Como as adquirentes realizaram os cadastros desses estabelecimentos e fiscalizam esses estabelecimentos que operam no Brasil?
Não se aplica à operação da SHEIN.
Qual é a base legal para a realização dessas operações?
Não se aplica à operação da SHEIN.
Como a Shein vai coibir a sonegação de impostos de seus sellers, mesmo os brasileiros?
Para vender na plataforma da SHEIN no Brasil, todos os sellers precisam emitir nota fiscal. Além disso, todos os sellers que vendem no marketplace da empresa no país, são sellers CNPJ.
Existem acusações de que a Shein usa fotos dos sites dos concorrentes em seu próprio site. Isso aconteceu? Como isso é tratado internamente?
A SHEIN conta com regras e processos rígidos de verificação de informações dos sellers que ingressam em nossa plataforma. Quando identificamos que alguma conduta vai contra as nossas diretrizes e políticas, o seller em questão é notificado – podendo sofrer sanções ou mesmo ser excluído da plataforma – e a imagem do produto é retirada do ar.
A Shein é acusada de usar o “de minimis” para vender em larga escala. O que a empresa tem a dizer sobre isso?
O De Minimis é uma prática tributária global, legislada e reconhecida em mais de 120 países, que promove o fluxo de mercadorias de pequeno valor agregado e incentiva a inclusão comercial de classes menos favorecidas. A SHEIN faz parte de um ecossistema global que obedece às regulações aduaneiras e tributárias de cada país no que concerne a essa prática.

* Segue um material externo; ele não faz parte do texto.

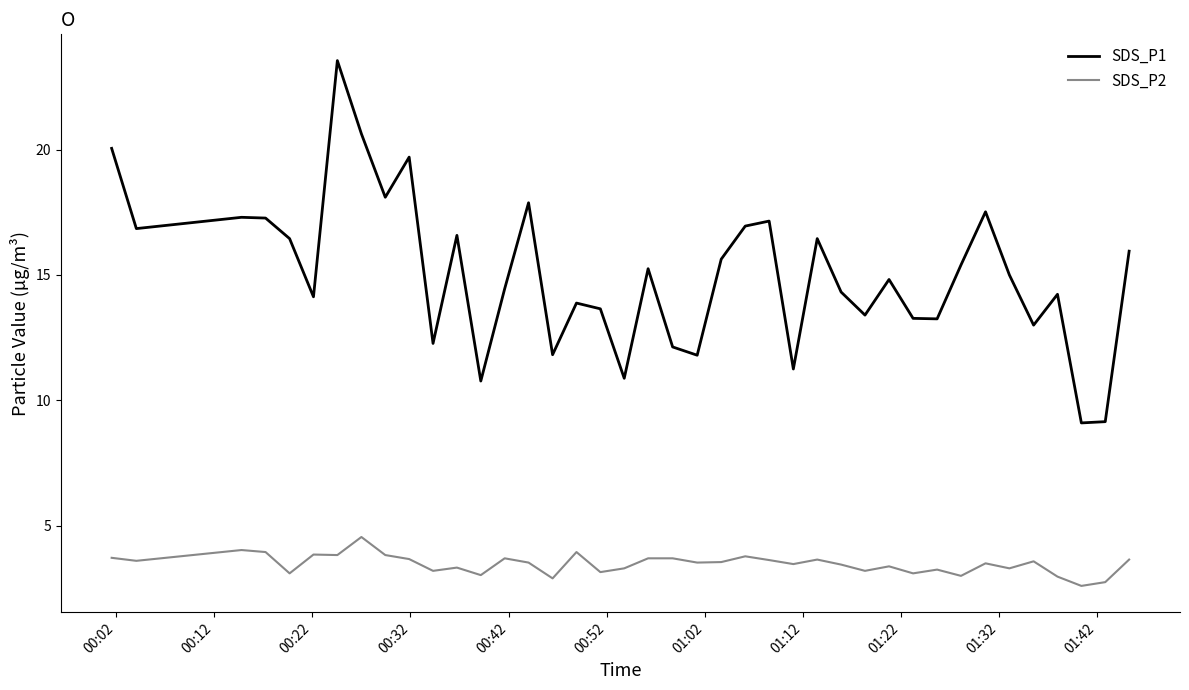

True or false: SDS_P2 has more than 2 points higher than both neighbors.

True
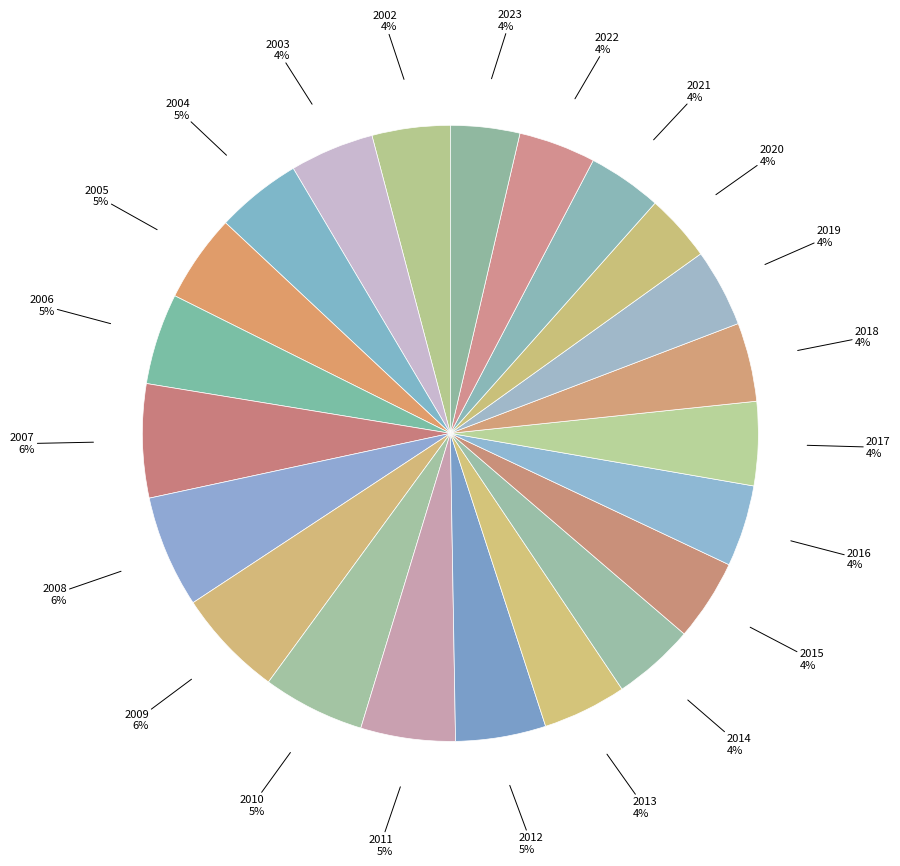

Count the number of slices in the pie.

22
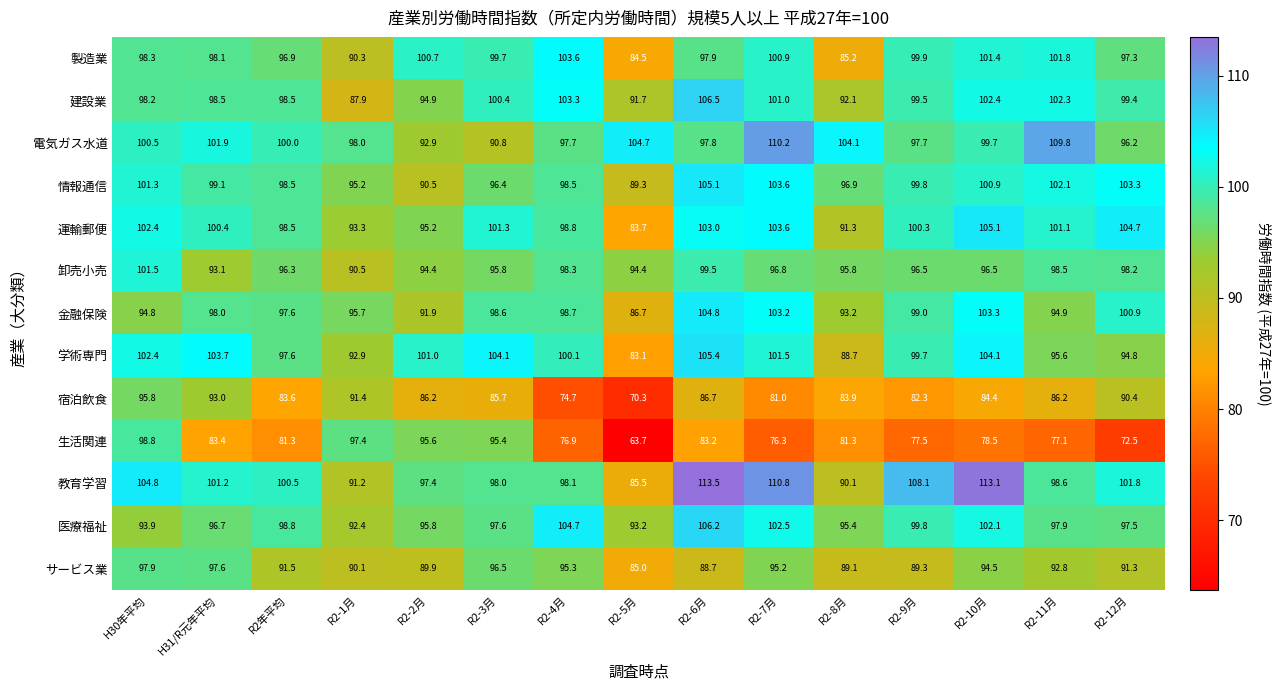

What is the sum of the 宿泊飲食 values at H31/R元年平均 and R2-6月?

179.7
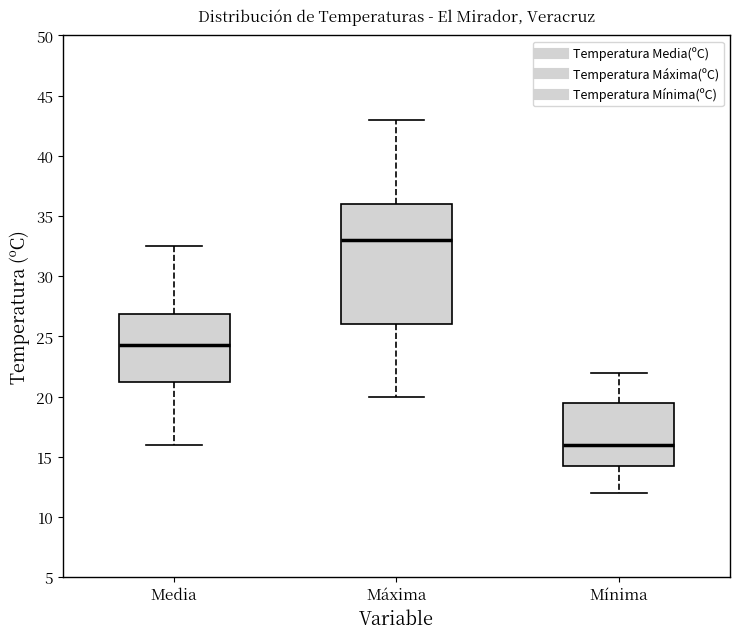

Which box's median line is the highest?

Máxima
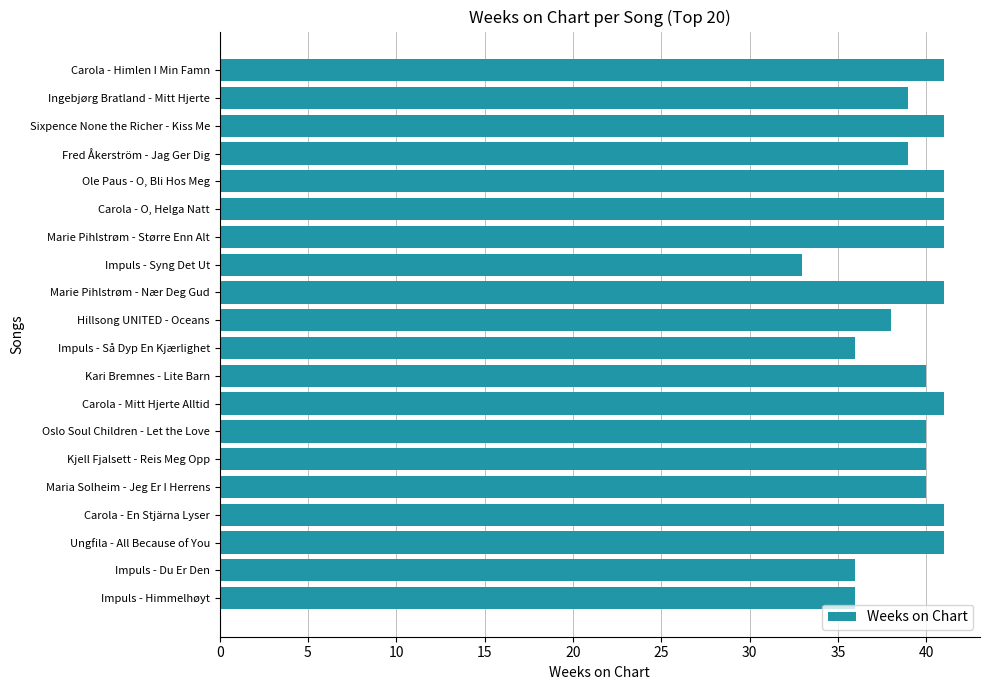

What is the average value?

39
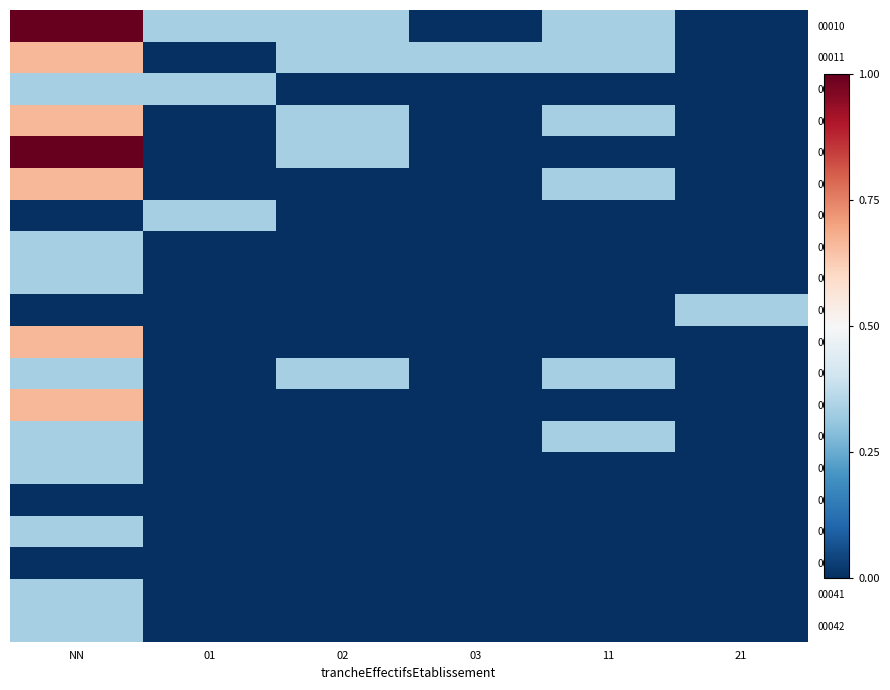

Reading left to right, transcribe all the data shown in this chart.

00010: NN=1.0	01=0.3	02=0.3	03=0.0	11=0.3	21=0.0
00011: NN=0.7	01=0.0	02=0.3	03=0.3	11=0.3	21=0.0
00012: NN=0.3	01=0.3	02=0.0	03=0.0	11=0.0	21=0.0
00013: NN=0.7	01=0.0	02=0.3	03=0.0	11=0.3	21=0.0
00014: NN=1.0	01=0.0	02=0.3	03=0.0	11=0.0	21=0.0
00015: NN=0.7	01=0.0	02=0.0	03=0.0	11=0.3	21=0.0
00016: NN=0.0	01=0.3	02=0.0	03=0.0	11=0.0	21=0.0
00017: NN=0.3	01=0.0	02=0.0	03=0.0	11=0.0	21=0.0
00018: NN=0.3	01=0.0	02=0.0	03=0.0	11=0.0	21=0.0
00019: NN=0.0	01=0.0	02=0.0	03=0.0	11=0.0	21=0.3
00021: NN=0.7	01=0.0	02=0.0	03=0.0	11=0.0	21=0.0
00022: NN=0.3	01=0.0	02=0.3	03=0.0	11=0.3	21=0.0
00026: NN=0.7	01=0.0	02=0.0	03=0.0	11=0.0	21=0.0
00027: NN=0.3	01=0.0	02=0.0	03=0.0	11=0.3	21=0.0
00030: NN=0.3	01=0.0	02=0.0	03=0.0	11=0.0	21=0.0
00032: NN=0.0	01=0.0	02=0.0	03=0.0	11=0.0	21=0.0
00034: NN=0.3	01=0.0	02=0.0	03=0.0	11=0.0	21=0.0
00039: NN=0.0	01=0.0	02=0.0	03=0.0	11=0.0	21=0.0
00041: NN=0.3	01=0.0	02=0.0	03=0.0	11=0.0	21=0.0
00042: NN=0.3	01=0.0	02=0.0	03=0.0	11=0.0	21=0.0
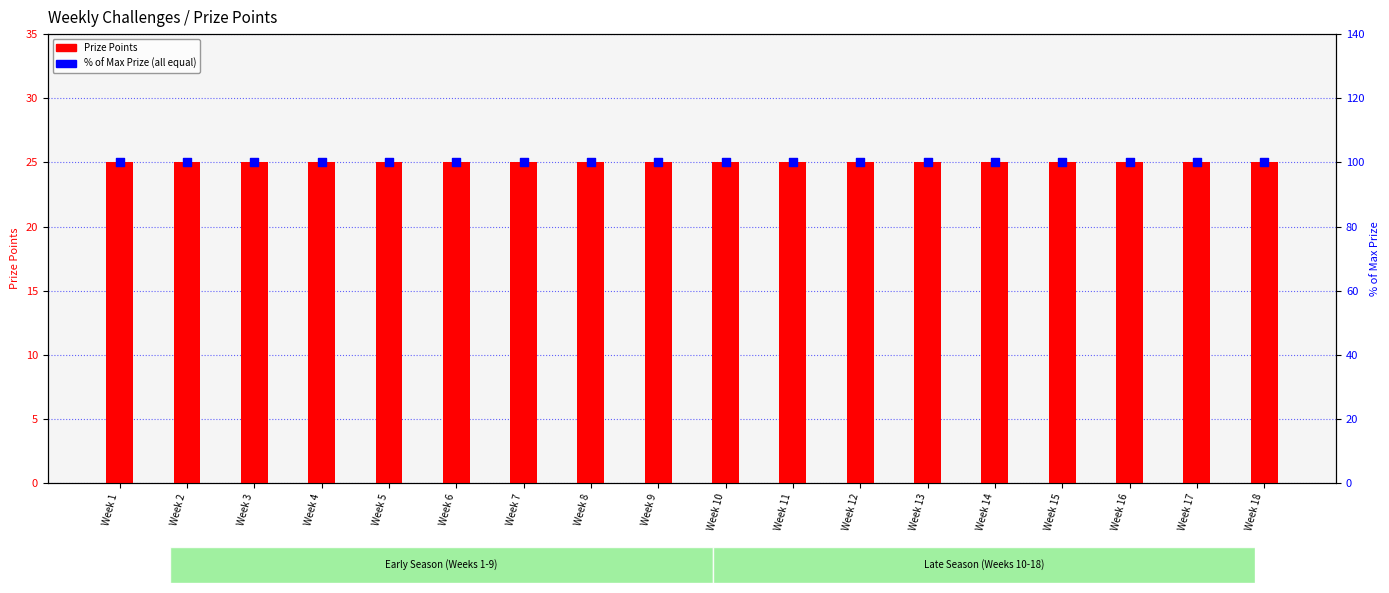

What is the total value across all series at Week 8?

125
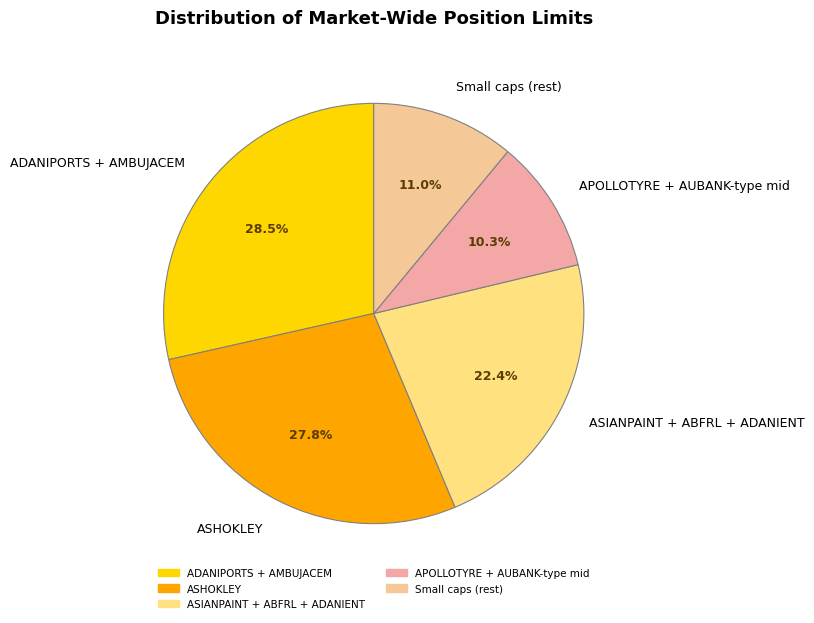

What is the smallest slice in the pie chart?

APOLLOTYRE + AUBANK-type mid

A Shein é acusada de usar trabalho forçado na região de Xianjiang. O que a empresa tem a dizer sobre isso?
A SHEIN não tem fornecedores na região de Xinjiang. Nossos fornecedores estão localizados em regiões como o Brasil, o sul da China e a Turquia. Levamos a sério a transparência da nossa cadeia de fornecedores e temos o compromisso de respeitar os direitos humanos e aderir às leis locais de cada mercado em que operamos. Nossos fornecedores aderem a um código de conduta rigoroso, alinhado às principais convenções da Organização Internacional do Trabalho. Temos tolerância zero em relação ao trabalho forçado.
* Em nota enviada por seu escritório de advocacia, o Banco Topázio “informa de forma expressa que a atuação da instituição não viola qualquer norma fiscal, regulatória ou de outra natureza, dando-se estritamente de acordo com os termos da legislação que lhe é aplicável”. E informa ainda sobre a ausência de contato do NeoFeed com o BANCO TOPÁZIO até o presente momento para apurar as informações veiculadas na matéria.